• Problem requirements
Exact copies of all the lines below are required, with the pictures omitted.

• Information provided
########
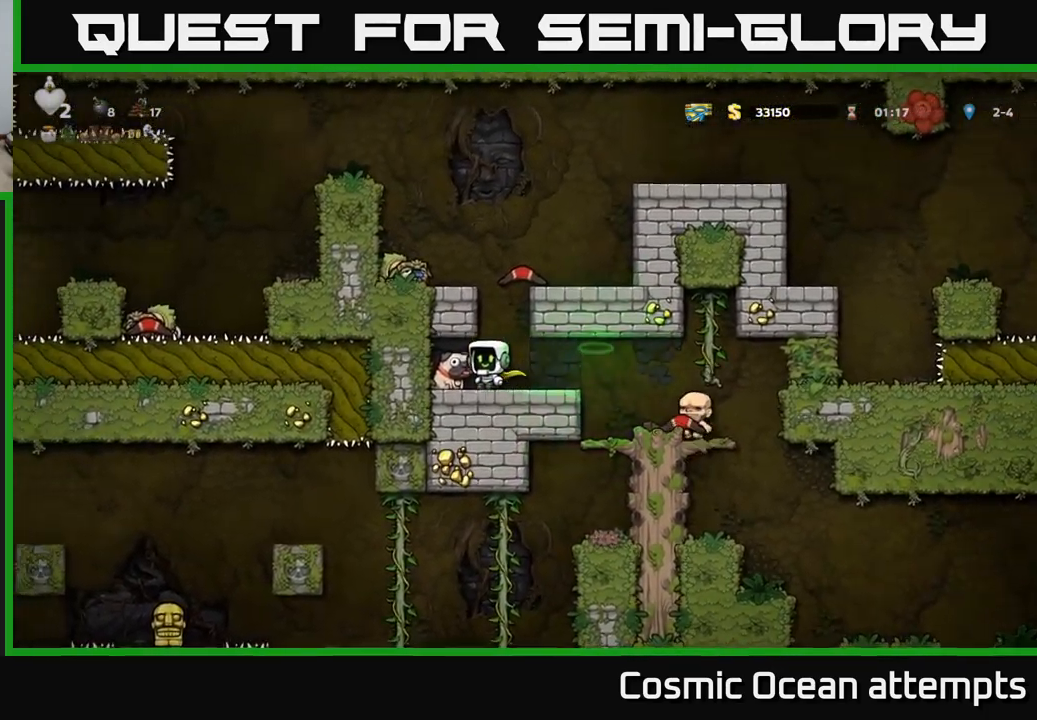
{"buttons": ["DPAD_RIGHT"], "left_stick": "center", "right_stick": "center", "events": [[16, "DPAD_DOWN", "down"], [33, "DPAD_LEFT", "up"], [83, "X", "down"], [100, "DPAD_RIGHT", "down"], [116, "DPAD_DOWN", "up"], [150, "X", "up"]]}
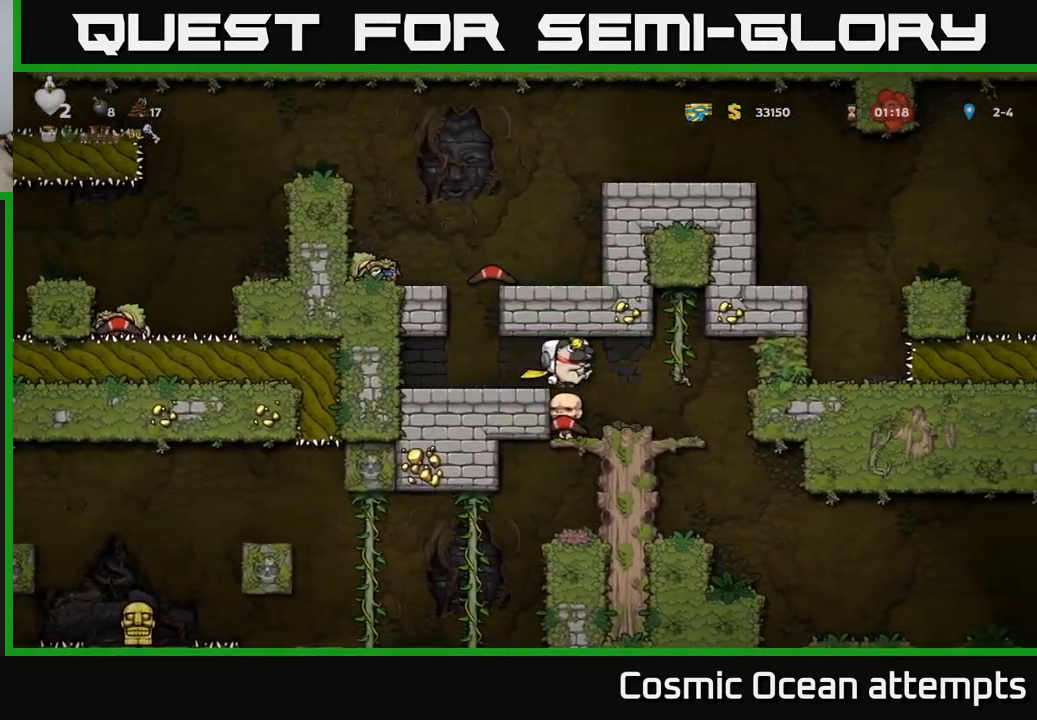
{"buttons": ["DPAD_DOWN"], "left_stick": "center", "right_stick": "center", "events": [[250, "DPAD_RIGHT", "up"], [400, "DPAD_DOWN", "down"]]}
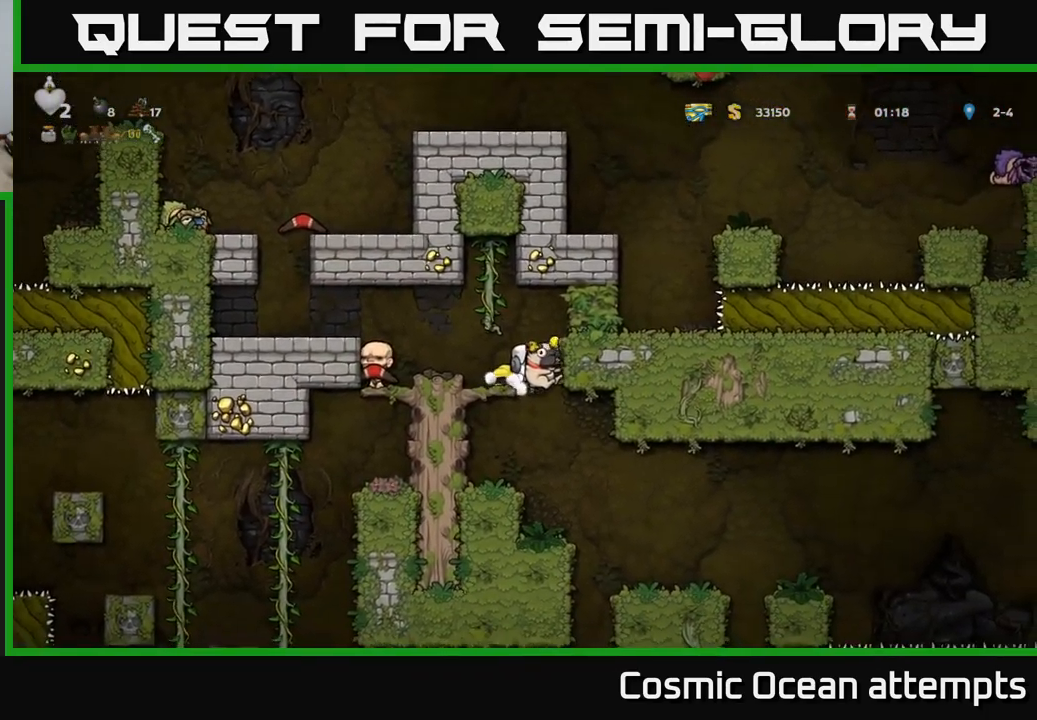
{"buttons": ["DPAD_RIGHT"], "left_stick": "center", "right_stick": "center", "events": [[66, "DPAD_DOWN", "up"], [450, "DPAD_RIGHT", "down"]]}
########
• Output of the exercise
{"buttons": ["DPAD_RIGHT"], "left_stick": "center", "right_stick": "center", "events": [[16, "DPAD_DOWN", "down"], [33, "DPAD_LEFT", "up"], [83, "X", "down"], [100, "DPAD_RIGHT", "down"], [116, "DPAD_DOWN", "up"], [150, "X", "up"]]}
{"buttons": ["DPAD_DOWN"], "left_stick": "center", "right_stick": "center", "events": [[250, "DPAD_RIGHT", "up"], [400, "DPAD_DOWN", "down"]]}
{"buttons": ["DPAD_RIGHT"], "left_stick": "center", "right_stick": "center", "events": [[66, "DPAD_DOWN", "up"], [450, "DPAD_RIGHT", "down"]]}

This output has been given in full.